WRITTEN TASK 1: Transcribe the stretch of the market newsletter column from "So he understands, maybe" through "to better times.", keeping every word and mark unchanged.
WRITTEN TASK 2: Extend the market newsletter column past its final sentence, carrying on in the same voice.

EXCERPT TO READ:
————

PhD Economists Oughtta Know Better...

Thursday, the Dow rose 79 points – or about 0.5%.

Nothing proved one way or the other.

We told you about our visit with President Reagan’s former budget advisor and Wall Street veteran David Stockman.

Unlike almost every other analyst or investor we know, David has been a true insider. He has seen how the system really works from within. He played critical roles at critical moments – in Washington and on Wall Street.

So he understands, maybe better than anyone, how the game is played… and how the deck is stacked to favor the insiders, the elite, the cronies, and the Deep State.

Meltdown

David was cheerful when we met him on Wednesday.

He makes “bubble finance” trades – shorting stocks that are overpriced, overhyped, and overdue a slide. [Bonner & Partners Investor Network subscribers can catch up with editor Chris Lowe’s interview with David here.]

Lately, he’s been making good money. And he’s looking forward to better times.

The cronies have gone about as far as they can, he said. He expects the markets to melt down and the credit bubble to burst – soon – marking the end of the Bubble Epoch.

We’re not so sure…The Deep State depends on bubble finance. It won’t give it up without a terrific fight. If the Bubble Epoch goes, it will be over the Deep State’s dead body.

Which is the way we’d like it. But it won’t be smooth, easy, or fast.

Negative rates? A ban on cash? Helicopter money? Direct intervention in the markets? Depression? Hyperinflation? Dow 36,000?

We’ll probably see it all before this is over.

And now… a Friday classic…

They Oughtta Know

Originally published January 9, 2003

Today, we take another look at “ought” – and hope to discover more of life’s secrets.

If “Ought” were a person, it would not be a bartender or a good-hearted whore.

Ought is not the kind of word you would want to hang out with on a Saturday night… or relax with at home – for it would always be reminding you to take out the trash or fix the garage door.

If it were a Latin noun, Ought would be feminine, but more like a wife than a mistress.

For Ought is judgmental… a nag, a scold.

Even the sound of it is sharp… It comes up from the throat like a dagger and heads for soft tissue, remembering the location of weak spots and raw nerves for many years.

————

RECORDED INFORMATION:
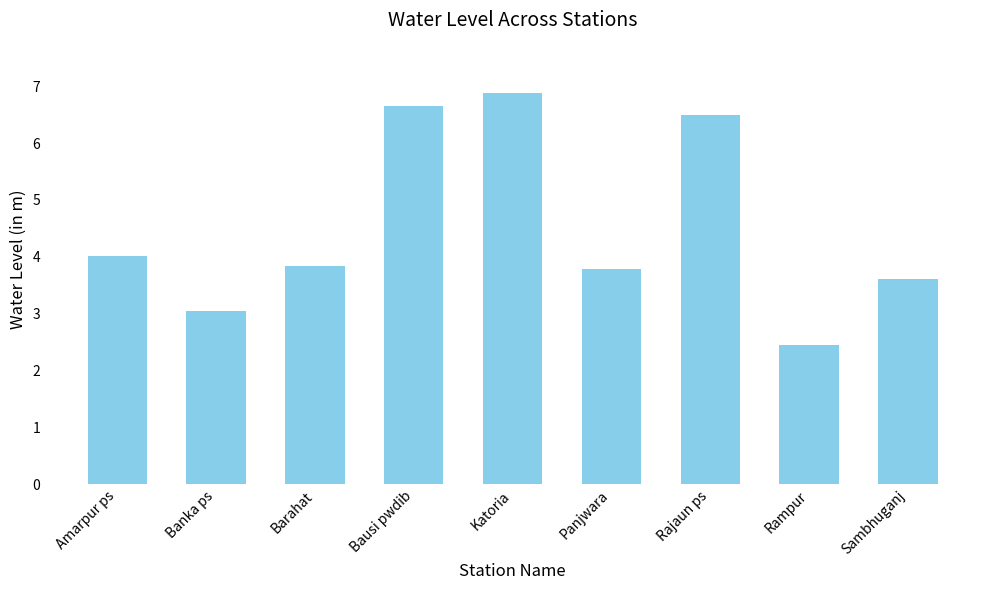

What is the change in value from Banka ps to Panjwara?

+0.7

————

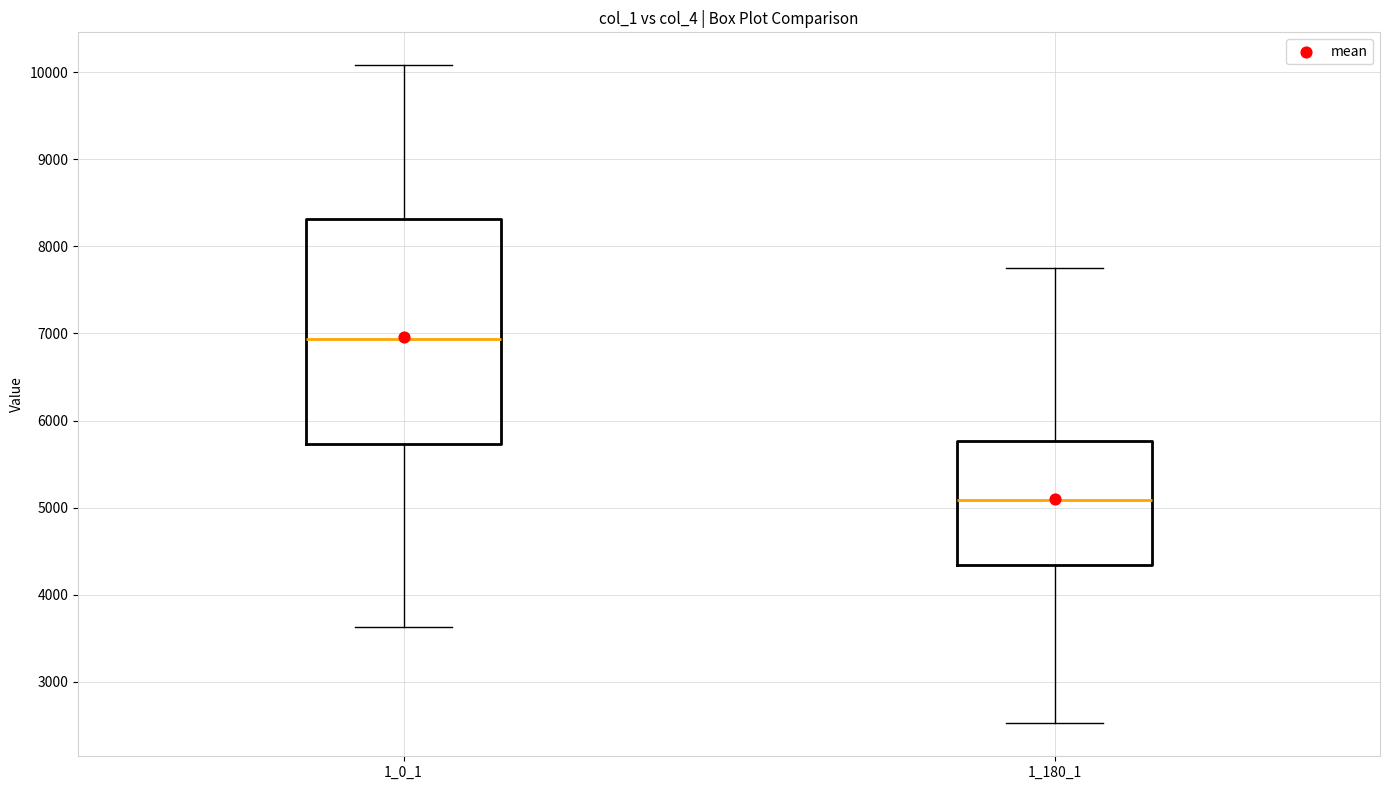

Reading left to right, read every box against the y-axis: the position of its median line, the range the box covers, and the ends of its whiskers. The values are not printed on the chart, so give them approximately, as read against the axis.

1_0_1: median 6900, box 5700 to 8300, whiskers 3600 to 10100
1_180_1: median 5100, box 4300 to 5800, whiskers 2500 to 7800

————

FINAL ANSWER 1:
So he understands, maybe better than anyone, how the game is played… and how the deck is stacked to favor the insiders, the elite, the cronies, and the Deep State.

Meltdown

David was cheerful when we met him on Wednesday.

He makes “bubble finance” trades – shorting stocks that are overpriced, overhyped, and overdue a slide. [Bonner & Partners Investor Network subscribers can catch up with editor Chris Lowe’s interview with David here.]

Lately, he’s been making good money. And he’s looking forward to better times.

FINAL ANSWER 2:
“Yes, I ought to have begun saving money for our retirement a long time ago,” you tell her.

“You’re right… I ought to have finished college. And I ought to have stopped after the third shot of Jack Daniels.”

Ought is neither a good-time companion nor a boon buddy, but more like the I-told-you-so who hands you aspirin on Sunday morning… tells you what a fool you were… and warns you what will happen if you keep it up.

“You get what you deserve,” she reminds you.

A Dullard, a Wimp, and a Wuss

A man who lets himself be bossed around by Ought is no man at all.

He is a dullard, a wimp, and a wuss – a logical, rational, reasonable lump.

Thankfully, most men, most of the time, will not readily submit. Instead, they do not what they ought to do, but what they want to do.

Stirred up by mob sentiments or private desires, they make fools of themselves regularly. Besides, they can’t help themselves.

Of course, Ms. Ought is right: They get what they deserve. But sometimes it is worth it.

Modern economists no longer believe in Ought. They don’t appreciate her moral tone, and they don’t like it when she wags her finger at them.

To them, the economy is a giant machine with no soul, no heart… no right and no wrong. It is just a matter of mastering the knobs and levers.

The nature of the economists’ trade has changed completely in the last 200 years. Had he handed out business cards, Adam Smith’s would have borne the professional inscription: “Moral Philosopher,” not “Economist.”

Smith saw God’s “invisible hand” in the workings of the marketplace. Trying to understand how it worked, he looked for Oughts everywhere.

Everywhere and always, people get what they deserve, Smith might have said. And if not… they ought to

Today, the “Ought To” school of economics has few students and fewer teachers. Only here at the Diary is the flame still alive, flickering. Most economists consider it only one step removed from sorcery.

“Call it the overinvestment theory of recessions of ‘liquidationism,’ or just call it the ‘hangover theory,’” Paul Krugman began his critique of the Ought To school.

“It is the idea that slumps are the price we pay for booms, that the suffering the economy experiences during a recession is a necessary punishment for the excesses of the previous expansion…”

Perversely Seductive

“The hangover theory is perversely seductive – not because it offers an easy way out but because it doesn’t,” he continued in his December 1998 attack.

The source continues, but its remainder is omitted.